### What is required
For the data below, give the number of lines that include the word "assign" and nothing else.

### Supplied material
★ ★ ★ ★

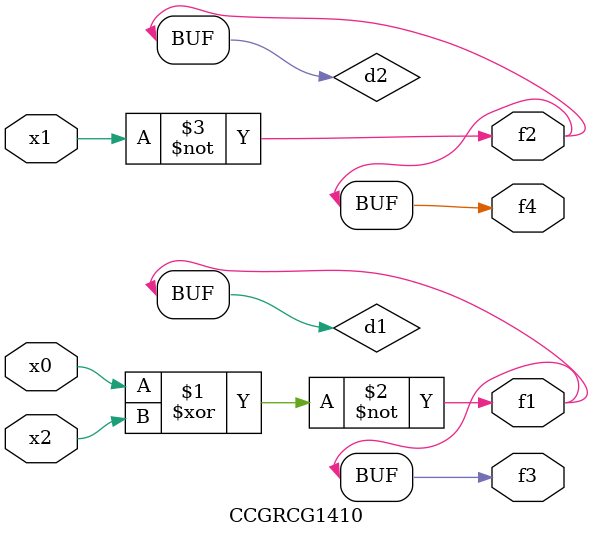
<source format=v>
module CCGRCG1410(
	input x0, x1, x2,
	output f1, f2, f3, f4
);

	wire d1, d2, d3;

	xnor (d1, x0, x2);
	nand (d2, x1);
	nor (d3, x1, x2);
	assign f1 = d1;
	assign f2 = d2;
	assign f3 = d1;
	assign f4 = d2;
endmodule

</source>
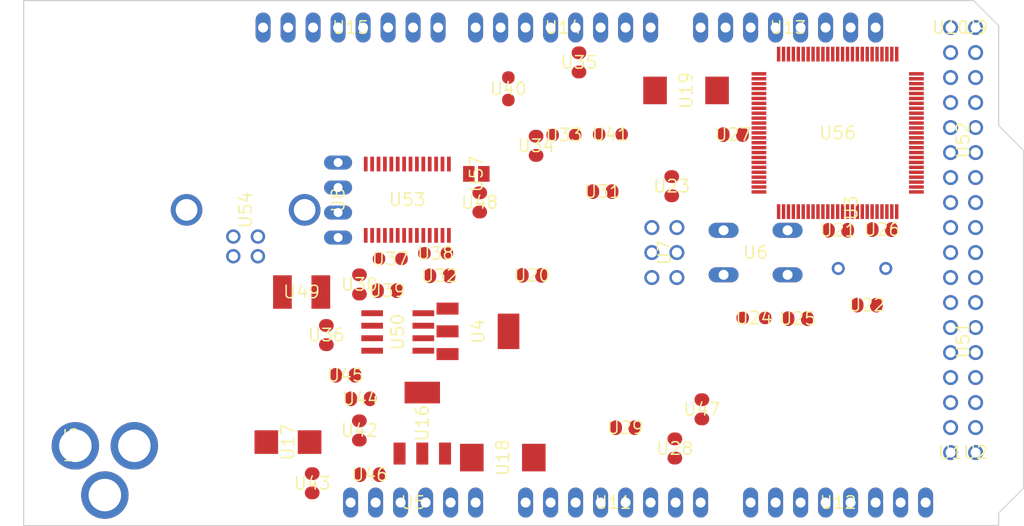
<source format=kicad_pcb>
(kicad_pcb (version 20221018) (generator pcbnew)

  (general
    (thickness 1.6)
  )

  (paper "A4")
  (layers
    (0 "F.Cu" signal "Top")
    (31 "B.Cu" signal "Bottom")
    (32 "B.Adhes" user "B.Adhesive")
    (33 "F.Adhes" user "F.Adhesive")
    (34 "B.Paste" user)
    (35 "F.Paste" user)
    (36 "B.SilkS" user "B.Silkscreen")
    (37 "F.SilkS" user "F.Silkscreen")
    (38 "B.Mask" user)
    (39 "F.Mask" user)
    (40 "Dwgs.User" user "User.Drawings")
    (41 "Cmts.User" user "User.Comments")
    (42 "Eco1.User" user "User.Eco1")
    (43 "Eco2.User" user "User.Eco2")
    (44 "Edge.Cuts" user)
    (45 "Margin" user)
    (46 "B.CrtYd" user "B.Courtyard")
    (47 "F.CrtYd" user "F.Courtyard")
    (48 "B.Fab" user)
    (49 "F.Fab" user)
  )

  (setup
    (pad_to_mask_clearance 0.051)
    (solder_mask_min_width 0.25)
    (pcbplotparams
      (layerselection 0x00010fc_ffffffff)
      (plot_on_all_layers_selection 0x0000000_00000000)
      (disableapertmacros false)
      (usegerberextensions false)
      (usegerberattributes false)
      (usegerberadvancedattributes false)
      (creategerberjobfile false)
      (dashed_line_dash_ratio 12.000000)
      (dashed_line_gap_ratio 3.000000)
      (svgprecision 4)
      (plotframeref false)
      (viasonmask false)
      (mode 1)
      (useauxorigin false)
      (hpglpennumber 1)
      (hpglpenspeed 20)
      (hpglpendiameter 15.000000)
      (dxfpolygonmode true)
      (dxfimperialunits true)
      (dxfusepcbnewfont true)
      (psnegative false)
      (psa4output false)
      (plotreference true)
      (plotvalue true)
      (plotinvisibletext false)
      (sketchpadsonfab false)
      (subtractmaskfromsilk false)
      (outputformat 1)
      (mirror false)
      (drillshape 1)
      (scaleselection 1)
      (outputdirectory "")
    )
  )

  (net 0 "")
  (net 1 "+5V")
  (net 2 "GND")
  (net 3 "N$6")
  (net 4 "N$7")
  (net 5 "AREF")
  (net 6 "RESET")
  (net 7 "VIN")
  (net 8 "N$3")
  (net 9 "PWRIN")
  (net 10 "M8RXD")
  (net 11 "M8TXD")
  (net 12 "ADC0")
  (net 13 "ADC2")
  (net 14 "ADC1")
  (net 15 "ADC3")
  (net 16 "ADC4")
  (net 17 "ADC5")
  (net 18 "ADC6")
  (net 19 "ADC7")
  (net 20 "+3V3")
  (net 21 "SDA")
  (net 22 "SCL")
  (net 23 "ADC9")
  (net 24 "ADC8")
  (net 25 "ADC10")
  (net 26 "ADC11")
  (net 27 "ADC12")
  (net 28 "ADC13")
  (net 29 "ADC14")
  (net 30 "ADC15")
  (net 31 "PB3")
  (net 32 "PB2")
  (net 33 "PB1")
  (net 34 "PB5")
  (net 35 "PB4")
  (net 36 "PE5")
  (net 37 "PE4")
  (net 38 "PE3")
  (net 39 "PE1")
  (net 40 "PE0")
  (net 41 "N$15")
  (net 42 "N$53")
  (net 43 "N$54")
  (net 44 "N$55")
  (net 45 "D-")
  (net 46 "D+")
  (net 47 "N$60")
  (net 48 "DTR")
  (net 49 "USBVCC")
  (net 50 "N$2")
  (net 51 "N$4")
  (net 52 "GATE_CMD")
  (net 53 "CMP")
  (net 54 "PB6")
  (net 55 "PH3")
  (net 56 "PH4")
  (net 57 "PH5")
  (net 58 "PH6")
  (net 59 "PG5")
  (net 60 "RXD1")
  (net 61 "TXD1")
  (net 62 "RXD2")
  (net 63 "RXD3")
  (net 64 "TXD2")
  (net 65 "TXD3")
  (net 66 "PC0")
  (net 67 "PC1")
  (net 68 "PC2")
  (net 69 "PC3")
  (net 70 "PC4")
  (net 71 "PC5")
  (net 72 "PC6")
  (net 73 "PC7")
  (net 74 "PB0")
  (net 75 "PG0")
  (net 76 "PG1")
  (net 77 "PG2")
  (net 78 "PD7")
  (net 79 "PA0")
  (net 80 "PA1")
  (net 81 "PA2")
  (net 82 "PA3")
  (net 83 "PA4")
  (net 84 "PA5")
  (net 85 "PA6")
  (net 86 "PA7")
  (net 87 "PL0")
  (net 88 "PL1")
  (net 89 "PL2")
  (net 90 "PL3")
  (net 91 "PL4")
  (net 92 "PL5")
  (net 93 "PL6")
  (net 94 "PL7")
  (net 95 "PB7")
  (net 96 "CTS")
  (net 97 "DSR")
  (net 98 "DCD")
  (net 99 "RI")

  (footprint "Arduino_MEGA_Reference_Design:2X03" (layer "F.Cu") (at 162.7981 103.9336 -90))

  (footprint "Arduino_MEGA_Reference_Design:1X08" (layer "F.Cu") (at 152.5111 81.0736 180))

  (footprint "Arduino_MEGA_Reference_Design:1X08" (layer "F.Cu") (at 130.9211 81.0736 180))

  (footprint "Arduino_MEGA_Reference_Design:SMC_D" (layer "F.Cu") (at 146.386413 124.76421))

  (footprint "Arduino_MEGA_Reference_Design:SMC_D" (layer "F.Cu") (at 165.003357 87.462718))

  (footprint "Arduino_MEGA_Reference_Design:B3F-10XX" (layer "F.Cu") (at 172.0691 103.9336 180))

  (footprint "Arduino_MEGA_Reference_Design:0805RND" (layer "F.Cu") (at 171.901148 110.578043 180))

  (footprint "Arduino_MEGA_Reference_Design:SMB" (layer "F.Cu") (at 124.558194 123.190519 180))

  (footprint "Arduino_MEGA_Reference_Design:DC-21MM" (layer "F.Cu") (at 103.2351 123.4916 90))

  (footprint "Arduino_MEGA_Reference_Design:HC49_S" (layer "F.Cu") (at 182.88149 105.54642))

  (footprint "Arduino_MEGA_Reference_Design:SOT223" (layer "F.Cu") (at 138.203764 121.256406))

  (footprint "Arduino_MEGA_Reference_Design:1X06" (layer "F.Cu") (at 137.2711 129.3336))

  (footprint "Arduino_MEGA_Reference_Design:C0805RND" (layer "F.Cu") (at 154.123636 84.612611 -90))

  (footprint "Arduino_MEGA_Reference_Design:C0805RND" (layer "F.Cu") (at 163.865062 123.839258 90))

  (footprint "Arduino_MEGA_Reference_Design:C0805RND" (layer "F.Cu") (at 180.443921 101.667665 180))

  (footprint "Arduino_MEGA_Reference_Design:C0805RND" (layer "F.Cu") (at 183.361789 109.271964 180))

  (footprint "Arduino_MEGA_Reference_Design:C0805RND" (layer "F.Cu") (at 127.019587 127.371379 -90))

  (footprint "Arduino_MEGA_Reference_Design:RCL_0805RND" (layer "F.Cu") (at 146.948923 87.29299 90))

  (footprint "Arduino_MEGA_Reference_Design:RCL_0805RND" (layer "F.Cu") (at 157.317728 91.927194))

  (footprint "Arduino_MEGA_Reference_Design:1X08" (layer "F.Cu") (at 157.5911 129.3336))

  (footprint "Arduino_MEGA_Reference_Design:1X08" (layer "F.Cu") (at 175.3711 81.0736 180))

  (footprint "Arduino_MEGA_Reference_Design:R0805RND" (layer "F.Cu") (at 184.897 101.596888 180))

  (footprint "Arduino_MEGA_Reference_Design:R0805RND" (layer "F.Cu") (at 169.755891 91.948122))

  (footprint "Arduino_MEGA_Reference_Design:TQFP100" (layer "F.Cu") (at 180.407526 91.774267))

  (footprint "Arduino_MEGA_Reference_Design:C0805RND" (layer "F.Cu") (at 163.54732 97.18902 90))

  (footprint "Arduino_MEGA_Reference_Design:C0805RND" (layer "F.Cu") (at 149.340903 106.247976))

  (footprint "Arduino_MEGA_Reference_Design:1X08" (layer "F.Cu") (at 180.4511 129.3336))

  (footprint "Arduino_MEGA_Reference_Design:R0805RND" (layer "F.Cu") (at 166.607702 119.859462 -90))

  (footprint "Arduino_MEGA_Reference_Design:C0805RND" (layer "F.Cu") (at 132.851046 126.497254 180))

  (footprint "Arduino_MEGA_Reference_Design:C0805RND" (layer "F.Cu") (at 128.458514 112.318495 -90))

  (footprint "Arduino_MEGA_Reference_Design:C0805RND" (layer "F.Cu") (at 131.822262 107.171755 90))

  (footprint "Arduino_MEGA_Reference_Design:0805RND" (layer "F.Cu") (at 139.564623 104.011083 180))

  (footprint "Arduino_MEGA_Reference_Design:0805RND" (layer "F.Cu") (at 134.951455 104.575651))

  (footprint "Arduino_MEGA_Reference_Design:R0805RND" (layer "F.Cu") (at 139.949799 106.294669 180))

  (footprint "Arduino_MEGA_Reference_Design:R0805RND" (layer "F.Cu") (at 134.630674 107.808022))

  (footprint "Arduino_MEGA_Reference_Design:SSOP28" (layer "F.Cu") (at 136.683169 98.565884 180))

  (footprint "Arduino_MEGA_Reference_Design:PN61729" (layer "F.Cu") (at 120.253773 97.056894 180))

  (footprint "Arduino_MEGA_Reference_Design:L1812" (layer "F.Cu") (at 125.944733 107.943469 180))

  (footprint "Arduino_MEGA_Reference_Design:C0805RND" (layer "F.Cu") (at 156.504014 97.744832))

  (footprint "Arduino_MEGA_Reference_Design:0805RND" (layer "F.Cu") (at 152.596032 91.994186))

  (footprint "Arduino_MEGA_Reference_Design:R0805RND" (layer "F.Cu") (at 149.766665 93.089115 90))

  (footprint "Arduino_MEGA_Reference_Design:C0805RND" (layer "F.Cu") (at 144.040866 98.838143 -90))

  (footprint "Arduino_MEGA_Reference_Design:SOT223" (layer "F.Cu") (at 143.867783 111.9387 -90))

  (footprint "Arduino_MEGA_Reference_Design:SO08" (layer "F.Cu") (at 135.708877 112.002488 -90))

  (footprint "Arduino_MEGA_Reference_Design:R0805RND" (layer "F.Cu") (at 131.810618 122.0068 -90))

  (footprint "Arduino_MEGA_Reference_Design:R0805RND" (layer "F.Cu") (at 130.391002 116.401442))

  (footprint "Arduino_MEGA_Reference_Design:C0805RND" (layer "F.Cu") (at 131.917078 118.794601))

  (footprint "Arduino_MEGA_Reference_Design:C0805RND" (layer "F.Cu") (at 158.822525 121.729757))

  (footprint "Arduino_MEGA_Reference_Design:2X08" (layer "F.Cu") (at 193.1511 92.5036 90))

  (footprint "Arduino_MEGA_Reference_Design:2X08" (layer "F.Cu") (at 193.1511 112.8236 90))

  (footprint "Arduino_MEGA_Reference_Design:R0805RND" (layer "F.Cu") (at 176.342581 110.648626 180))

  (footprint "Arduino_MEGA_Reference_Design:1X01" (layer "F.Cu") (at 191.8811 81.0736))

  (footprint "Arduino_MEGA_Reference_Design:1X01" (layer "F.Cu") (at 194.4211 81.0736))

  (footprint "Arduino_MEGA_Reference_Design:1X01" (layer "F.Cu") (at 191.8811 124.2536))

  (footprint "Arduino_MEGA_Reference_Design:1X01" (layer "F.Cu") (at 194.4211 124.2536))

  (footprint "Arduino_MEGA_Reference_Design:SJ" (layer "F.Cu") (at 143.694491 95.939726))

  (footprint "Arduino_MEGA_Reference_Design:JP4" (layer "F.Cu") (at 129.6511 98.5996 -90))

  (gr_line (start 196.7611 130.4036) (end 196.7611 131.6736) (layer "Edge.Cuts") (width 0.12) (tstamp 45c511b1-1d90-450a-92dd-427daadbd497))
  (gr_line (start 196.7611 80.8736) (end 196.7611 91.0336) (layer "Edge.Cuts") (width 0.12) (tstamp 59ba9555-a1d1-43ba-917f-cc6fce2cd140))
  (gr_line (start 194.2211 78.3336) (end 196.7611 80.8736) (layer "Edge.Cuts") (width 0.12) (tstamp 8183d505-63dc-4ab4-854e-f8bde5ab0b7e))
  (gr_line (start 97.7011 78.3336) (end 194.2211 78.3336) (layer "Edge.Cuts") (width 0.12) (tstamp 82118ba9-c62e-4030-b8fa-d090b131b1f1))
  (gr_line (start 97.7011 131.6736) (end 97.7011 78.3336) (layer "Edge.Cuts") (width 0.12) (tstamp c10ff58a-540a-4dab-b230-2bca3c23d489))
  (gr_line (start 199.3011 93.5736) (end 199.3011 127.8636) (layer "Edge.Cuts") (width 0.12) (tstamp cf0c1db9-9a10-489d-b757-d1a8d9bcedf4))
  (gr_line (start 196.7611 131.6736) (end 97.7011 131.6736) (layer "Edge.Cuts") (width 0.12) (tstamp d64eb9a4-1632-4794-9ccd-d2381462d562))
  (gr_line (start 196.7611 91.0336) (end 199.3011 93.5736) (layer "Edge.Cuts") (width 0.12) (tstamp de0bd5ac-8bfa-4acd-be1f-2c0b8e392db5))
  (gr_line (start 199.3011 127.8636) (end 196.7611 130.4036) (layer "Edge.Cuts") (width 0.12) (tstamp fa98fa9e-c6da-4808-bea7-92de3281c8d7))

)

</source>
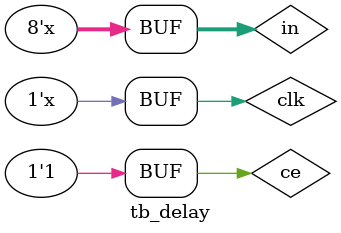
<source format=v>
`timescale 1ns / 1ps


module tb_delay;

	// Inputs
	reg [7:0] in;
	reg ce;
	reg clk;

	// Outputs
	wire [7:0] out;

	// Instantiate the Unit Under Test (UUT)
	delay #
	( 
		.DELAY(1)
	)
	uut (
		.d(in), 
		.ce(ce), 
		.clk(clk), 
		.q(out)
	);

	initial begin
		// Initialize Inputs
		in = 8'b00000001;
		//out = 0;
		ce = 1;
		clk = 0;

		// Wait 100 ns for global reset to finish
		#100;
        
		// Add stimulus here

	end

always
begin
	#10
	clk = !clk;
	#10
	clk = !clk;
	in = in + 1;
end     
endmodule


</source>
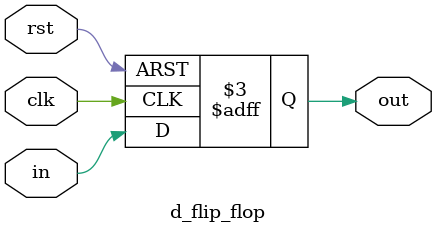
<source format=v>
module d_flip_flop(out, 	in, 	clk, 	rst);

	output 	reg 	out;
	
	input 	wire 	in;
	input	wire	rst;
	input 	wire 	clk;

	
	always @(posedge clk or negedge rst)begin
		if (~rst) 
			out <= 0;
		else 
			out <= in;
	end
	

endmodule			
</source>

★ ★ ★ ★

### Exercise solution
4